Four bears, meanwhile, were caught on video wrestling in the backyard of a Harbour Chines residence, and another was found eating berries off the bushes near the gravel field at Maple Creek Middle School.

"Bears have a strong sense of smell, meaning it only takes a small amount of food to attract them to your picnic or property," said Coquitlam environment manager Caresse Selk in an earlier statement.

"Unsecured garbage continues to be the most common bear attractant in Coquitlam.

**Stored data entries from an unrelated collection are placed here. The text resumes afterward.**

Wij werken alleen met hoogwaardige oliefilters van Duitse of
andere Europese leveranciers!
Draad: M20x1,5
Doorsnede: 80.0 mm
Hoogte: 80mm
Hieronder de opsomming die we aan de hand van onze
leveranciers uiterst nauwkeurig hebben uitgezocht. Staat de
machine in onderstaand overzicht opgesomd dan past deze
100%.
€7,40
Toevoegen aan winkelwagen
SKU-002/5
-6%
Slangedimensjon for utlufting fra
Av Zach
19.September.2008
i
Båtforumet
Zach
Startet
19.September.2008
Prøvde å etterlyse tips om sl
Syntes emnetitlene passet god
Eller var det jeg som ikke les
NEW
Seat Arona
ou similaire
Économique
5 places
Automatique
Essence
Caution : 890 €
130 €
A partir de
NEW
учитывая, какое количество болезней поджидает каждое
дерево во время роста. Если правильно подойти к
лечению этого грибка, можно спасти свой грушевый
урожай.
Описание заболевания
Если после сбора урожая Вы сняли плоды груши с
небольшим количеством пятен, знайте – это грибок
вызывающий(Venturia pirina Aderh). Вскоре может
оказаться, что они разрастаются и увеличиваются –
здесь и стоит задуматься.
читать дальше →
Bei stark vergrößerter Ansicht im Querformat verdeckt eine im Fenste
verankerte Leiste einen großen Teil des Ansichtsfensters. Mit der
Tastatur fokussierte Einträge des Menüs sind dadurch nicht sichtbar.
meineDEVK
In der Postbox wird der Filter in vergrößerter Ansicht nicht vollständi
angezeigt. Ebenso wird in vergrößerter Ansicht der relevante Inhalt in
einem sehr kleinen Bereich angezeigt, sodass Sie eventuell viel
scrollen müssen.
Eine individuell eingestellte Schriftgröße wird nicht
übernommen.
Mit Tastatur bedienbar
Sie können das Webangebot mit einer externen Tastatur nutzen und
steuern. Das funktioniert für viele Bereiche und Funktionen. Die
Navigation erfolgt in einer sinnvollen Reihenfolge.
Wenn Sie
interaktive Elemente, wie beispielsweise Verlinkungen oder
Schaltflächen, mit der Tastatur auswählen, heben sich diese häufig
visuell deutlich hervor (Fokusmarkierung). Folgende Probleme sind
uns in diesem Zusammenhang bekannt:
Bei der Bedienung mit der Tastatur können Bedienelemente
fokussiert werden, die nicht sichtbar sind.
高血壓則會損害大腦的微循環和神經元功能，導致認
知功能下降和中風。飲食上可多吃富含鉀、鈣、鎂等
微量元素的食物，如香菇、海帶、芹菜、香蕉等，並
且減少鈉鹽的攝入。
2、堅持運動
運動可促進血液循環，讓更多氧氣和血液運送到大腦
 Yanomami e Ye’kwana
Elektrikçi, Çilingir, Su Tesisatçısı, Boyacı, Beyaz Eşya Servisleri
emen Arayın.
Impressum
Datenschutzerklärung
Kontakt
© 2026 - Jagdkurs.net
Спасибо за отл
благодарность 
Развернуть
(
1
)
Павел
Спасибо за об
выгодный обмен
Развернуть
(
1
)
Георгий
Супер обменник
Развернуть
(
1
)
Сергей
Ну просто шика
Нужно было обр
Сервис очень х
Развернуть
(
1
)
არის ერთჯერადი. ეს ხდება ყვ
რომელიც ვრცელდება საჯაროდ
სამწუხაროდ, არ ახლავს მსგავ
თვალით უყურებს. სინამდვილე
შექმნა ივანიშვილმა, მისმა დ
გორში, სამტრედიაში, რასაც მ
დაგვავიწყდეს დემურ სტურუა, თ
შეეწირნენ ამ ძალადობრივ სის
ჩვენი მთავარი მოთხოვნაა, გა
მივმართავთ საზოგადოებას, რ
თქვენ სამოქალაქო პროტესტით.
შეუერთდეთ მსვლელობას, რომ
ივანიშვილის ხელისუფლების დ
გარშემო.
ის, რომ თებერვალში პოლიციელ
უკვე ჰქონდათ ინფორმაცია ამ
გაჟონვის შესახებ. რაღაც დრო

This is a problem because bears that become used to eating garbage can become unpredictable, and increase the risk to public safety."

Bear safety tips

WildSafeBC lists the following tips to avoid bear encounters:

  • Keep your garbage in or secured somewhere not accessible to wildlife until the day of collection
  • Keep carts and bins odour-free by freezing smelly garbage and food waste until collection day and regularly cleaning them
  • Manage your fruit trees
    • Don’t let windfalls accumulate, and pick fruit as it ripens
    • If you don’t want the fruit, consider...
      • Accessing a fruit gleaning group in your community
      • Washing the blossoms off in the spring so the fruit doesn’t set
      • Replacing the tree with a non-fruit bearing variety
  • Don’t put out bird feeders when bears are active
    • A kilo of bird seed has approximately 8,000 calories and is a great reward for a hungry bear
  • Keep your compost working properly with lots of brown materials and a regular schedule of turning
  • If you have livestock or backyard chickens use a properly installed and maintained electric fence to keep bears and livestock apart

The public is being reminded to also check your surroundings when out in the back country as bears are known to hang out in trees.